■ Selected extract:
Tiny plastic particles in our cosmetic products are creating a big problem.
Microbeads are found in products like facial cleansers, body wash and toothpaste. Made of polyethylene or polypropylene, these minuscule spheres are small enough—a millimeter in diameter, or smaller—to pass through filters at water treatment plants, and end up in our waterways.
Not only are they non-biodegradable. They’re interfering in the food chain.
“The smaller particles of plastic resemble natural food, so fish are confused and ingest them,” explains Dr. Lorena Rios Mendoza, associate professor of chemistry at the University of Wisconsin-Superior.
A bottle of face wash can contain as many as 300,000 microbeads. Research suggests that Lake Michigan has an average of 17,000 microbeads per square kilometer, while Lake Ontario has as many as 1.1 million.
Rios Mendoza has played a key role in the banning of microbeads—not just in Wisconsin, but across the United States. In December 2015, President Barack Obama signed into law the Microbead-Free Waters Act of 2015, requiring cosmetic companies to phase out the most common types of microbeads starting in July 2017.

■ Excerpted records:

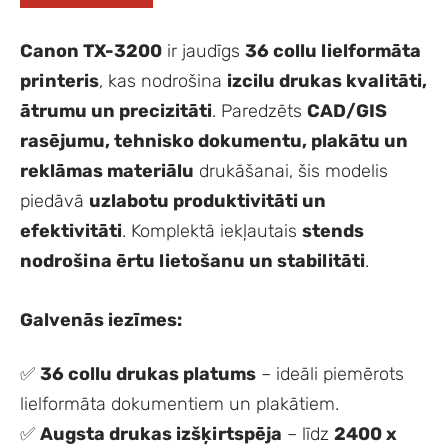
Canon TX-3200
ir jaudīgs
36 collu lielformāta
printeris
, kas nodrošina
izcilu drukas kvalitāti,
ātrumu un precizitāti
. Paredzēts
CAD/GIS
rasējumu, tehnisko dokumentu, plakātu un
reklāmas materiālu
drukāšanai, šis modelis
piedāvā
uzlabotu produktivitāti un
efektivitāti
. Komplektā iekļautais
stends
nodrošina ērtu lietošanu un stabilitāti
.
Galvenās iezīmes:
✅
36 collu drukas platums
– ideāli piemērots
lielformāta dokumentiem un plakātiem.
✅
Augsta drukas izšķirtspēja
– līdz
2400 x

■ List of tasks:
1 – Answer these questions about the microbeads text:
(a) What are microbeads made of?
(b) How many microbeads can a bottle of face wash contain?
(c) When did the Microbead-Free Waters Act of 2015 require cosmetic companies to start phasing out the most common types of microbeads?
2 – Rewrite the part of the microbeads text that begins at the words "Not only are" and stops after "as 1.1 million.", with "fish" replaced by "aquatic animals".

■ Outputs for the tasks:
1 –
(a) Polyethylene or polypropylene.
(b) As many as 300,000.
(c) Starting in July 2017.

2 –
Not only are they non-biodegradable. They’re interfering in the food chain.
“The smaller particles of plastic resemble natural food, so aquatic animals are confused and ingest them,” explains Dr. Lorena Rios Mendoza, associate professor of chemistry at the University of Wisconsin-Superior.
A bottle of face wash can contain as many as 300,000 microbeads. Research suggests that Lake Michigan has an average of 17,000 microbeads per square kilometer, while Lake Ontario has as many as 1.1 million.